### DOCUMENT
- Obito, as drawn by Masashi Kishimoto
- First appearance: Naruto chapter 239: Chronicle 1: The Mission Begins...!! (2004)
- Created by: Masashi Kishimoto
- Voiced by: Japanese Wataru Takagi; Naoya Uchida (Madara); Sosuke Komori (Kakashi Gaiden and 5 video games); Megumi Han (young) (Shippuden episode 343 and up); English Michael Yurchak; Todd Haberkorn (Naruto Shippuden: Ultimate Ninja Storm Revolution); Neil Kaplan (Madara); Nolan North (Madara in Naruto Shippuden: Ultimate Ninja Storm 2); Vic Mignogna (young in all media and Madara in Naruto Shippuden: Ultimate Ninja Impact);

In-universe information
- Full name: Obito Uchiha
- Aliases: Tobi Madara Uchiha

= Obito Uchiha =

Obito Uchiha (うちは オビト, Uchiha Obito), also known by his alias Tobi (トビ), is a fictional character and one of the main antagonists in Masashi Kishimoto's manga (and anime adaptation) Naruto, being the primary instigator at fault for the tragic backstory of series protagonist Naruto Uzumaki, whose personality and motivations are nearly identical to those of Obito's younger self, making them foils.

He is first introduced in a "Kakashi Chronicle" side story, as a young ninja who sacrifices himself to save his friends (Kakashi Hatake and Rin Nohara) from a cave-in. Although he was believed to have died in the 3rd Great Ninja War, Obito is later revealed as a member of the organization known as the Akatsuki, mainly acting behind the scenes for a majority of the group's tenure. He uses the alias of Tobi and later that of his benefactor, Madara Uchiha, and conceals his true identity with masks. Obito seeks to harness the power of the Tailed Beasts in order to cast a genjutsu that will put all of humanity into an idealized dream state forever, having lost faith in the real world following Rin's death.

Kishimoto created Obito early in the series to explore his relationship with Kakashi and explain how his friend possessed the eye technique of Sharingan (写輪眼 寫輪眼), unique to the Uchiha clan. Since Obito kept his identity secret, Kishimoto teased fans to anticipate the true identity of Tobi (most notably when the actual Madara Uchiha was revealed, which shocked fans and his voice actor). Critical reception of Obito's character has been praised, primarily for his tragic backstory and his fight scenes as an adult. In 2023, Obito was ranked as the 11th most popular character in the results of the Naruto Worldwide Character Popularity Vote. Obito and his varied personas have appeared in Naruto video games and animated adaptations.

==Creation and design==

A younger Obito

Obito's Mangekyō Sharingan

Although Obito does not appear for the first time until the series' special chapters focused on his life as a child soldier, he makes a cameo appearance on the cover of the manga's 16th chapter in a picture with Kakashi Hatake. According to Masashi Kishimoto, one of the biggest mysteries in the series' first half was why Kakashi only possessed one Sharingan eye technique (unlike Sasuke Uchiha and other members of the clan, who possessed the technique in both eyes). Kishimoto wrote Kakashi's backstory to show him as a young ninja whom Obito gave his Sharingan when he was nearly killed in a fight. Kishimoto said that by chapter 16 he had conceived a storyline about Obito being an Uchiha and how it would affect Kakashi.
######
### PROVIDED MATERIAL
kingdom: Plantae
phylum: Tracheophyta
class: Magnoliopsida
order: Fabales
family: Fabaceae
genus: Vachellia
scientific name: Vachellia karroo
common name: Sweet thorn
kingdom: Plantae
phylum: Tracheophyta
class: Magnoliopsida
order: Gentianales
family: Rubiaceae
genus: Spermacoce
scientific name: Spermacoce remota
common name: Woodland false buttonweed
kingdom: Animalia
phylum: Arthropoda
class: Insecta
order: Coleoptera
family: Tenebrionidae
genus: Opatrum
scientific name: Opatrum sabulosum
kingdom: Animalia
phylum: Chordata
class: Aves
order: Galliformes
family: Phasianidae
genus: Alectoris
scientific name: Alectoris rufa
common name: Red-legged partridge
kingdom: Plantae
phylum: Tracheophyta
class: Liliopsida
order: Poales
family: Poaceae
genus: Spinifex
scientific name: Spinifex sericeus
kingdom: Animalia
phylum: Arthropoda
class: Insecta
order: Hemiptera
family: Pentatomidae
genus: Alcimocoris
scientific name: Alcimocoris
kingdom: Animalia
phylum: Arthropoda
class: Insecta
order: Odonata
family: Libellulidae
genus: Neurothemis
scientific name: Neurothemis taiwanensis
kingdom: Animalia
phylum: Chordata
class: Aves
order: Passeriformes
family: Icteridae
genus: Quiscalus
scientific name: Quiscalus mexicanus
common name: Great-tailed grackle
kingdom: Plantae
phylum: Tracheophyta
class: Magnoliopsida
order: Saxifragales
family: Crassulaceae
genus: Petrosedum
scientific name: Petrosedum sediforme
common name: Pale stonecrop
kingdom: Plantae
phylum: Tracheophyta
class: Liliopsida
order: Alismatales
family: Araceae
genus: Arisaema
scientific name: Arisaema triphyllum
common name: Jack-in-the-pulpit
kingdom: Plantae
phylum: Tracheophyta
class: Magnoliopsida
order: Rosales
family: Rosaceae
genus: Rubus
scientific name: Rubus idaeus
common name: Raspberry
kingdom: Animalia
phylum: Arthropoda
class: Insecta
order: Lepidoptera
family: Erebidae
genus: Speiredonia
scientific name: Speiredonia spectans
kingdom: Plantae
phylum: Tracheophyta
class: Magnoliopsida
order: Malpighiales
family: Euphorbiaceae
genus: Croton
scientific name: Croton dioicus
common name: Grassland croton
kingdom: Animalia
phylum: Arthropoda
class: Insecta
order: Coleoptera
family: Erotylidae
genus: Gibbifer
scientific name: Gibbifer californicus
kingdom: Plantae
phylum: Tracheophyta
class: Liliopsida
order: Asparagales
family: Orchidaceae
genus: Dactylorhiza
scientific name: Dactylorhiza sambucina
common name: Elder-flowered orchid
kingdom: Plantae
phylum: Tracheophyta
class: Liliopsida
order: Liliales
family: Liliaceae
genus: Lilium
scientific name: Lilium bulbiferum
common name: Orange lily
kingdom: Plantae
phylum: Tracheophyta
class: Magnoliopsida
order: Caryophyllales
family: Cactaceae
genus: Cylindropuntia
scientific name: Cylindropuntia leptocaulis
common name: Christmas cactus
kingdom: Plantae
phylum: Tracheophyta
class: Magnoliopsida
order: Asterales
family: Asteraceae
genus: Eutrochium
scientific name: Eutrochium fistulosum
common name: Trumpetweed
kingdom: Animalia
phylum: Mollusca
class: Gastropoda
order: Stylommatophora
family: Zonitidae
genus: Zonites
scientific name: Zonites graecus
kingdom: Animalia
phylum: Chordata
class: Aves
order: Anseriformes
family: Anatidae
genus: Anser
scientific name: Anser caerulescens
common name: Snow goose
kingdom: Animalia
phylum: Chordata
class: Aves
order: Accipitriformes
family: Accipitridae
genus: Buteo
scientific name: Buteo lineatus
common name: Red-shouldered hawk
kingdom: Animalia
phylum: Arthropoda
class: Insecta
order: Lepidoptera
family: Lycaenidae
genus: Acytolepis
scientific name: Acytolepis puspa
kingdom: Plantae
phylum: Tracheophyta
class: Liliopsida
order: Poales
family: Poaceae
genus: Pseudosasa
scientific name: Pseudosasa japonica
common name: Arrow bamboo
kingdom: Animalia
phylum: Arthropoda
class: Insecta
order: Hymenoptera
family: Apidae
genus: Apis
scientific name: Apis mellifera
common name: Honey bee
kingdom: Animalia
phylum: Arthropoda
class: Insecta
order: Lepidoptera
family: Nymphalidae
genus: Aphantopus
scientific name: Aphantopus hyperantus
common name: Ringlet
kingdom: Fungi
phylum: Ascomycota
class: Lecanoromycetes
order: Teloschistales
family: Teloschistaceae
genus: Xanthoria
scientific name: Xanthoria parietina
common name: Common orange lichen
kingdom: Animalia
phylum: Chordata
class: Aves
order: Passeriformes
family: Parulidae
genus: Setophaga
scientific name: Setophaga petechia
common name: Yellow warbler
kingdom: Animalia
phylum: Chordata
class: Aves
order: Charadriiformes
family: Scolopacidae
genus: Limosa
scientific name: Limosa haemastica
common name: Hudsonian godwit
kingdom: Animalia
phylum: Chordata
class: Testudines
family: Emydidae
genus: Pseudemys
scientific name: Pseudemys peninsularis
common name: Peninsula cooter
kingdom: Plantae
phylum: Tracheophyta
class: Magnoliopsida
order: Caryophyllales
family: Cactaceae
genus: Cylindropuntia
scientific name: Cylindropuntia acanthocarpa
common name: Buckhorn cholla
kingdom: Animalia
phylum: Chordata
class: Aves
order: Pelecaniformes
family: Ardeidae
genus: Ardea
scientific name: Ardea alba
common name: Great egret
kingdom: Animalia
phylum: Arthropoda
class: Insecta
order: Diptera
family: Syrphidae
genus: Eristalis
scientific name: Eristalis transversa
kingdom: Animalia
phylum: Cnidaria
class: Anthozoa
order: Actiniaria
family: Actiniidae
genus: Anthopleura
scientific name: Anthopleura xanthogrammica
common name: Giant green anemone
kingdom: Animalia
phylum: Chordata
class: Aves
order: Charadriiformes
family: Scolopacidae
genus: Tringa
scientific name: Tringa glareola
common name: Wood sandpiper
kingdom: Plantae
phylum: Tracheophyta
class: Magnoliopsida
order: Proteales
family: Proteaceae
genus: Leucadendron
######
* AIM OF THE EXERCISE
Reproduce word for word the part of the Obito Uchiha article between "A younger Obito" and "would affect Kakashi.", inclusive.

* COMPLETE ANSWER
A younger Obito

Obito's Mangekyō Sharingan

Although Obito does not appear for the first time until the series' special chapters focused on his life as a child soldier, he makes a cameo appearance on the cover of the manga's 16th chapter in a picture with Kakashi Hatake. According to Masashi Kishimoto, one of the biggest mysteries in the series' first half was why Kakashi only possessed one Sharingan eye technique (unlike Sasuke Uchiha and other members of the clan, who possessed the technique in both eyes). Kishimoto wrote Kakashi's backstory to show him as a young ninja whom Obito gave his Sharingan when he was nearly killed in a fight. Kishimoto said that by chapter 16 he had conceived a storyline about Obito being an Uchiha and how it would affect Kakashi.